Q_A_2012
Thank you for your thoughtful questions
Chapter 13: Spectroscopy
Q: When do complex splitting (i.e., triplet of doublets) simplifies. When are the coupling constants similar enough to simplify? For example, my TA in recitation said that protons in alkanes generally have close enough coupling constants so we can simplify them. What about phenyl protons?
A: The multiplicity simplifies when the coupling constants are the same. Consider the case when two sets of non-equvalent protons (A and C) and coupled to a common set of protons (B). Protons A and C will couple to B independently and a complex splitting is observed when J(AB) is not equal to J(CB). However, if J(AB) = J(CB), the observed multiplicity is as though protons A and C are equivalent. It is difficult to predict coupling constants precisely enough to know when they will be equal. You need to aware of the possibility in order to interpret a spectrum properly. The coupling constant is related to the dihedral angle between the H’s. Because there is free rotation about aliphatic chains, the dihedral angle between the H’s tend t average out and hence the coupling constants are the same.
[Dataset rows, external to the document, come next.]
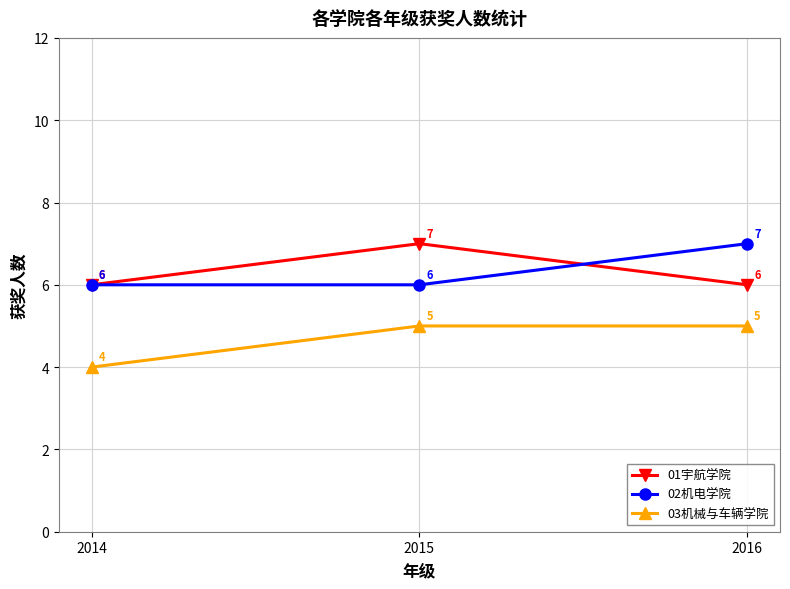

What is the sum of all 03机械与车辆学院 values?

14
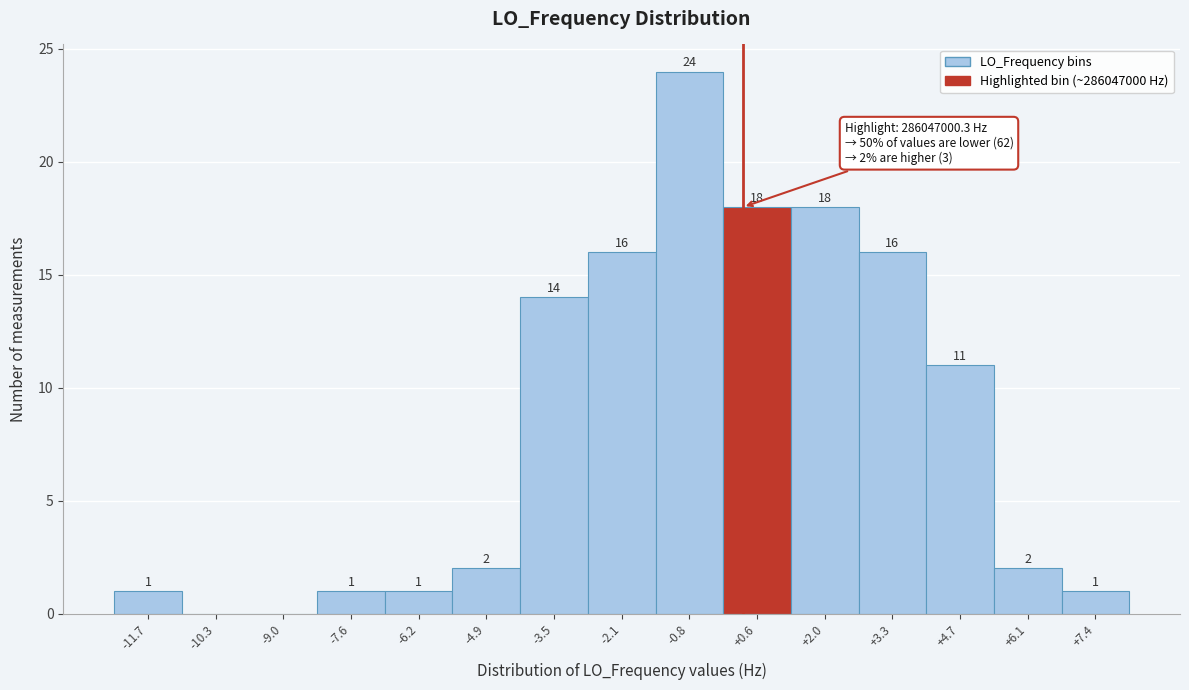

Reading left to right, list all the values displayed in this chart.

-11.7=1	-10.3=0	-9.0=0	-7.6=1	-6.2=1	-4.9=2	-3.5=14	-2.1=16	-0.8=24	+0.6=18	+2.0=18	+3.3=16	+4.7=11	+6.1=2	+7.4=1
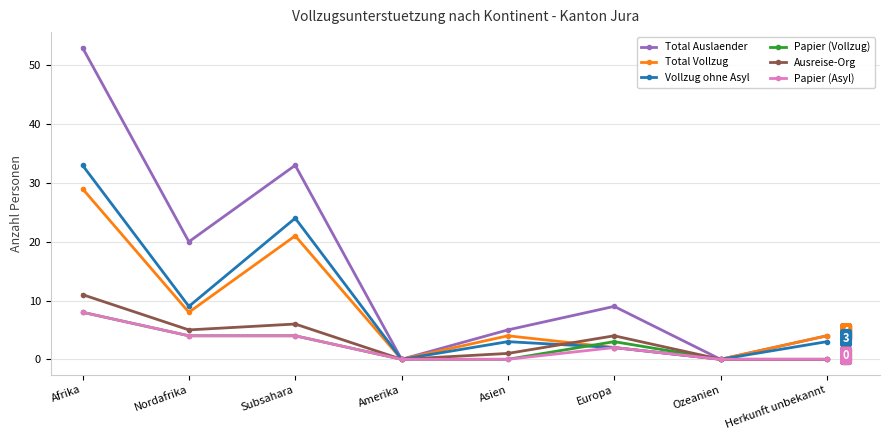

True or false: Total Auslaender has a value of 4 at Herkunft unbekannt.

True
Yes, it can happen with aromatic rings. Attached is the NMR spectrum of benzaldehyde. As a mono substituted aromatic we expect three aromatic resonances that will have a 1:2:2 ratio. The para proton has two equivalent protons adjacent and should appear as a triplex (d=7.6 ppm). The ortho protons have one proton on the adjacent carbon, so it is a doublet (d=7.85). The meta protons have two non-equivalent protons on the adjacent carbons, so it should appear as a doublet of doublets – however, in the actual spectrum it looks like a triplet (d=7.5).This is because the two coupling constants are the same.
The multiplicity of aromatic protons is generally more difficult to interpret. Benzaldehyde is a useful example because the three resonances are sufficiently spread out. Many time the aromatic protons fall on top on one another. The multiplicity of aromatic protons is also complicated by 4 bond coupling, which is more common in aromatic ring, and by magnetic non-equivalence, which we do not discuss.
Q: I am slightly confused by the section on the M/M+1 differentiation. Am I correct in thinking that the M + 1 is the isotope that is just one proton “heavier(?)” than the most abundant isotope? I think that I understand the general idea, that if Cl 35 was M then Cl 37 would be M + 2, I just don’t particularly understand the reasoning behind why that is.
A: An isotope of an element has extra neutrons – protons and neutrons are both ~ 1 atomic mass unit. Yes, an MS spectrum of an organic compound will show an M+1 peak because some of the molecules wll contain 13C. In the case of Cl, the most abundant isotopes have atomic masses of 35 and 37, so a chlorine containing molecule with have an M+2 peak.
Q: I am looking at the old exam (Question 8), and am confused as to why all three of the methods for preparing t-buytl ethyl ether are valid because I have in my notes that tertiary alkyl halides DO not undego SN2 reaction. So I was just wondering how this could be a feasible method for preparing an ether even though there are few limitations I specifically have that written down.
A: It is a mistake – the answer should be C
Q: I am confused about the mechanism for the reduction of a ketone or aldehyde. In my notes, I treated NaBH4 as H- when doing my mechanisms, having the H- attack the carbon of the ketone/ aldehyde. However, the mechanism presented in the book is slightly different with the bond between B-H attacking the carbon and then the B forming a complex with 3 of the ketones. Which one is correct?
A: Mechanism 15.1 (page 653) in the book shows the hydride being delivered to the carbonyl carbon by BH4-; I said the BH4- (asm well as LiAlH4) can be thought of as H-, and H- adds to the carbonyl carbon. So this part is equivalent. The book shows BH3 acting as the counter ion to the O- of the reduced carbonyl. I neglected the counterion and simply represented this as O- this as O-. Please keep in mind that the counter ion is important, abd thinking of NaBH4 and LiAlH4 as H- is a simplification. As I noted in class, NaBH4 and LiAlH4 are nucleophilic hydride sources (H-) for the reduction of carbonyls. However, NaH and KH, which are also hydrides, do not reduce carbonyls.
Q: In class we talked about the mechanism of the acid-catalyzed condensation of an alcohol to ethers. In my notes I have that the acid (H-A) is regenerated after A- abstracts a proton. In the book (mechanism 15.2), I’m confused as to why sulfuric acid is not regenerated. The mechanism shows that ethanol (and not the hydrogen sulfate ion) abstracts a proton from the diethyloxonium ion in step 3. Why is this?
A: This is equivalent. I like to show A- abstracting the proton from the protonated ether (diethyloxonium ion) and discretely show that the acid catalyst is regenerated.In this case, the acid H-A re-enters the catalytic cycle at step 1. However, as the book shows, a third molecule of ethanol to pick up the proton to give protonated ethanol, which re-enters the mechanism in step 2. So the catalytic cycle is maitained.